Николай Францевич был ненавязчивый и милый старичок. Достаточно ещё бодрый, чтобы успевать поддерживать в доме по-немецки безупречную чистоту, и достаточно увлечённый чтением, чтобы не путаться у своего хозяина под ногами. Однако стоило лишь заговорить с ним, как он становился на редкость словоохотливым – неизменное свойство одинокой старости.

И он невольно тоже становился словоохотливым в ответ.

По вечерам они часами могли беседовать о России и других странах, в которых каждый из них бывал. А ещё о живописи, музыке, книгах. Порою немецких, но чаще румынских и русских…

– Не стану возражать вам насчёт величия Пушкина, но вы прочтите нашего Эминеску!

«Для вас родился я и рос.

И в смерти буду весь вам роздан,

Чтоб птицы из моих волос

Сплетали памятные гнёзда.

Чтоб змеи сердце унесли

Туда, где грешным зреет кара.

Оно спасёт и исцелит

Всех: от Иуды – до Икара»[1].

– Для вас всё румынское – самое лучшее, – кивает головой Николай Францевич.

– Так и есть.

– Потому что оно ваше, – улыбается тот.

– Нет, потому что оно в самом деле лучшее.

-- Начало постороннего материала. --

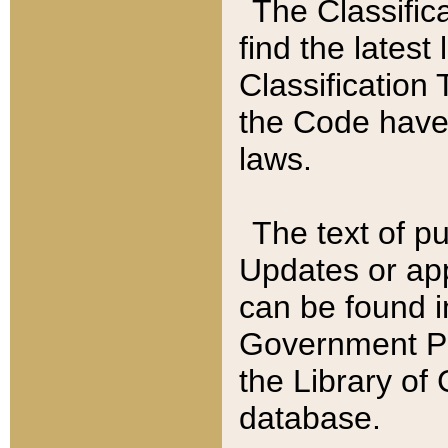
The Classific
find the latest
Classification 
the Code have
laws.
The text of pu
Updates or app
can be found i
Government Pu
the Library of
database.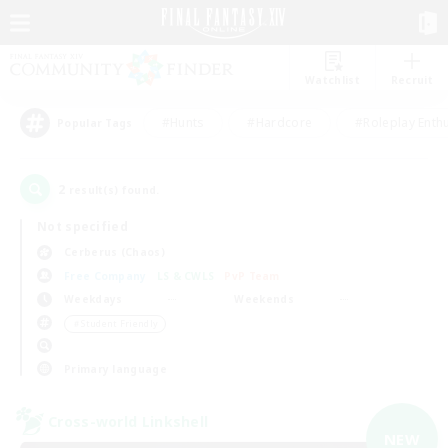
Watchlist
Recruit
#Hunts
#Hardcore
#Roleplay Enth
Popular Tags
2
result(s) found.
Not specified
Cerberus (Chaos)
Free Company
LS & CWLS
PvP Team
Weekdays
Weekends
＃Student Friendly
Primary language
Cross-world Linkshell
NEW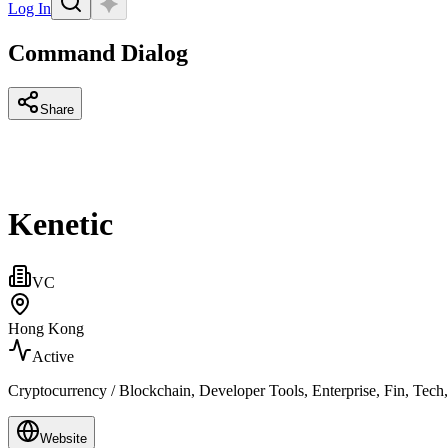
Log In
Command Dialog
Share
Kenetic
VC
Hong Kong
Active
Cryptocurrency / Blockchain, Developer Tools, Enterprise, Fin, Tech
Website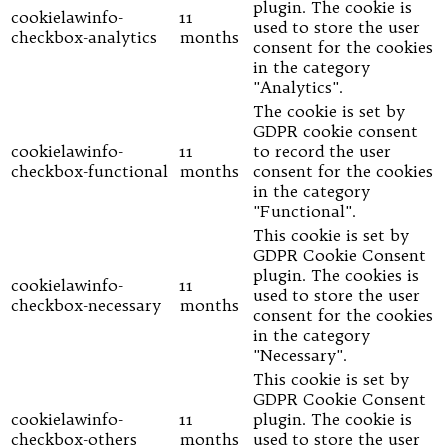
plugin. The cookie is
cookielawinfo-
11
used to store the user
checkbox-analytics
months
consent for the cookies
in the category
"Analytics".
The cookie is set by
GDPR cookie consent
cookielawinfo-
11
to record the user
checkbox-functional
months
consent for the cookies
in the category
"Functional".
This cookie is set by
GDPR Cookie Consent
plugin. The cookies is
cookielawinfo-
11
used to store the user
checkbox-necessary
months
consent for the cookies
in the category
"Necessary".
This cookie is set by
GDPR Cookie Consent
cookielawinfo-
11
plugin. The cookie is
checkbox-others
months
used to store the user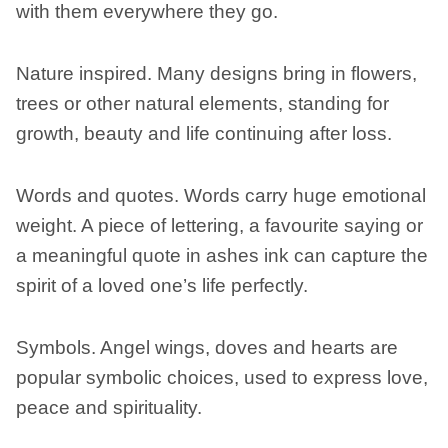
with them everywhere they go.
Nature inspired. Many designs bring in flowers,
trees or other natural elements, standing for
growth, beauty and life continuing after loss.
Words and quotes. Words carry huge emotional
weight. A piece of lettering, a favourite saying or
a meaningful quote in ashes ink can capture the
spirit of a loved one’s life perfectly.
Symbols. Angel wings, doves and hearts are
popular symbolic choices, used to express love,
peace and spirituality.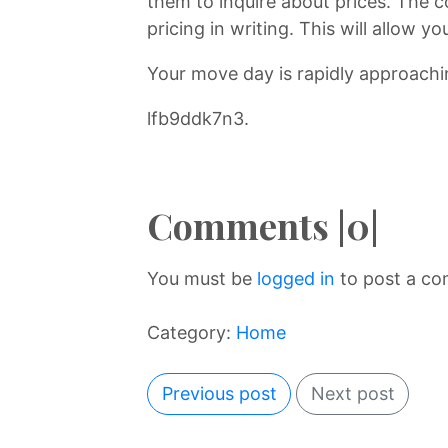
them to inquire about prices. The co
pricing in writing. This will allow
Your move day is rapidly approachin
lfb9ddk7n3.
Comments |0|
You must be
logged in
to post a c
Category:
Home
Previous post
Next post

– Почему же тогда вы живёте здесь, господин граф, а не в Румынии?

– Я там часто бываю.

– Вы тоскуете по родине, но не возвращаетесь туда навсегда.

– На то есть причины. К тому же, Николай Францевич, моя родина всегда со мной.

– В вашем сердце?

– И в сердце тоже.

***

– Ваше сиятельство, не хотите ли, я прочту вам стихи, которые вам непременно понравятся? – говорит порой чудаковатый старичок.

– Извольте.

– «Счастлив, кто посетил сей мир

В его минуты роковые…»

– «Его призвали Всеблагие,

Как собеседника на пир…»,

– подхватывает он. – Как же, это Тютчев. Он часто пишет о знании, недоступном обыкновенным смертным. Впрочем, с поэтами это случается.

– Вы весьма начитанный человек, ваше сиятельство. Но редкая книга вызывает у вас восхищение.

– Видите ли, Николай Францевич, я читал довольно много из русской литературы: и про слезинку ребёнка, и про солнце Аустерлица… Но в моих глазах сотни томов, написанных в последние двести лет, не стоят одной страницы «Слова о полку Игореве». «Комонь въ полуночи Овлуръ свисну за рекою – велить князю разумети: князю Игорю не быть! Кликну, стукну земля, въшуме трава, вежи ся половецкии подвизашася. А Игорь князь поскочи горнастаемъ къ тростию и белымъ гоголемъ на воду, въвръжеся на бръзъ комонь и скочи съ него босымъ влъкомъ, и потече къ лугу Донца, и полете соколомъ подъ мьглами…»

Он умолкает.

– Неужели нет ни одной книги в веке девятнадцатом, которая бы не тронула вашего сердца? – вопрошает Николай Францевич.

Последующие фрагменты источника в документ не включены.